> The data:
########################################

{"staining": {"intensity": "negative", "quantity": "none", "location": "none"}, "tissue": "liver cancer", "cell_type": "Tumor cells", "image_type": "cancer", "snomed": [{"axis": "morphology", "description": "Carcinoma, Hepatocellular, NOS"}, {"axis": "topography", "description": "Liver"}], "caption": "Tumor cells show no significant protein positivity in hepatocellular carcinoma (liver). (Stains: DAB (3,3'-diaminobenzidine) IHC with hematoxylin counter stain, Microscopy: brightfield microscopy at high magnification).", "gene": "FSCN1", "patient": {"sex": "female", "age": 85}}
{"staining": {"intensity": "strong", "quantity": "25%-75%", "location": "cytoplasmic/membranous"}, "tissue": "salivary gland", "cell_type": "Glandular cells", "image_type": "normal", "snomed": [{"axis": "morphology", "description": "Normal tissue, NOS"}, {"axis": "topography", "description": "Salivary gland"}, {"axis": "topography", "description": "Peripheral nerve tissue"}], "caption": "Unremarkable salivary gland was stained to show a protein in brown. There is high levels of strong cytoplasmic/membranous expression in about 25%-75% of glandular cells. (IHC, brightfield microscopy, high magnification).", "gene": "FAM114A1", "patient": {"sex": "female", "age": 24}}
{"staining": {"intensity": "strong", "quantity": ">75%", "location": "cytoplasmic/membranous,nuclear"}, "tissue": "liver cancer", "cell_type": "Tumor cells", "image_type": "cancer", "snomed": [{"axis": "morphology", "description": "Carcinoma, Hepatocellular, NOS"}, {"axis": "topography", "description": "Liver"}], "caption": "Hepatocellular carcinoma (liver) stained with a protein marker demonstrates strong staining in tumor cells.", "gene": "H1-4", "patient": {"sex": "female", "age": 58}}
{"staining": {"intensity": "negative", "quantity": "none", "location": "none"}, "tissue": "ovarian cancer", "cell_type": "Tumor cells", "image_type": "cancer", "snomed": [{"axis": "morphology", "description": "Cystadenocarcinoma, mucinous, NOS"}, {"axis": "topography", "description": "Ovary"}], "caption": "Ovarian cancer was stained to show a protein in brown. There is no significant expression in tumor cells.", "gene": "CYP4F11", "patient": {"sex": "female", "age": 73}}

########################################

> Exercise: Return every line above exactly.

> Expected answer:
{"staining": {"intensity": "negative", "quantity": "none", "location": "none"}, "tissue": "liver cancer", "cell_type": "Tumor cells", "image_type": "cancer", "snomed": [{"axis": "morphology", "description": "Carcinoma, Hepatocellular, NOS"}, {"axis": "topography", "description": "Liver"}], "caption": "Tumor cells show no significant protein positivity in hepatocellular carcinoma (liver). (Stains: DAB (3,3'-diaminobenzidine) IHC with hematoxylin counter stain, Microscopy: brightfield microscopy at high magnification).", "gene": "FSCN1", "patient": {"sex": "female", "age": 85}}
{"staining": {"intensity": "strong", "quantity": "25%-75%", "location": "cytoplasmic/membranous"}, "tissue": "salivary gland", "cell_type": "Glandular cells", "image_type": "normal", "snomed": [{"axis": "morphology", "description": "Normal tissue, NOS"}, {"axis": "topography", "description": "Salivary gland"}, {"axis": "topography", "description": "Peripheral nerve tissue"}], "caption": "Unremarkable salivary gland was stained to show a protein in brown. There is high levels of strong cytoplasmic/membranous expression in about 25%-75% of glandular cells. (IHC, brightfield microscopy, high magnification).", "gene": "FAM114A1", "patient": {"sex": "female", "age": 24}}
{"staining": {"intensity": "strong", "quantity": ">75%", "location": "cytoplasmic/membranous,nuclear"}, "tissue": "liver cancer", "cell_type": "Tumor cells", "image_type": "cancer", "snomed": [{"axis": "morphology", "description": "Carcinoma, Hepatocellular, NOS"}, {"axis": "topography", "description": "Liver"}], "caption": "Hepatocellular carcinoma (liver) stained with a protein marker demonstrates strong staining in tumor cells.", "gene": "H1-4", "patient": {"sex": "female", "age": 58}}
{"staining": {"intensity": "negative", "quantity": "none", "location": "none"}, "tissue": "ovarian cancer", "cell_type": "Tumor cells", "image_type": "cancer", "snomed": [{"axis": "morphology", "description": "Cystadenocarcinoma, mucinous, NOS"}, {"axis": "topography", "description": "Ovary"}], "caption": "Ovarian cancer was stained to show a protein in brown. There is no significant expression in tumor cells.", "gene": "CYP4F11", "patient": {"sex": "female", "age": 73}}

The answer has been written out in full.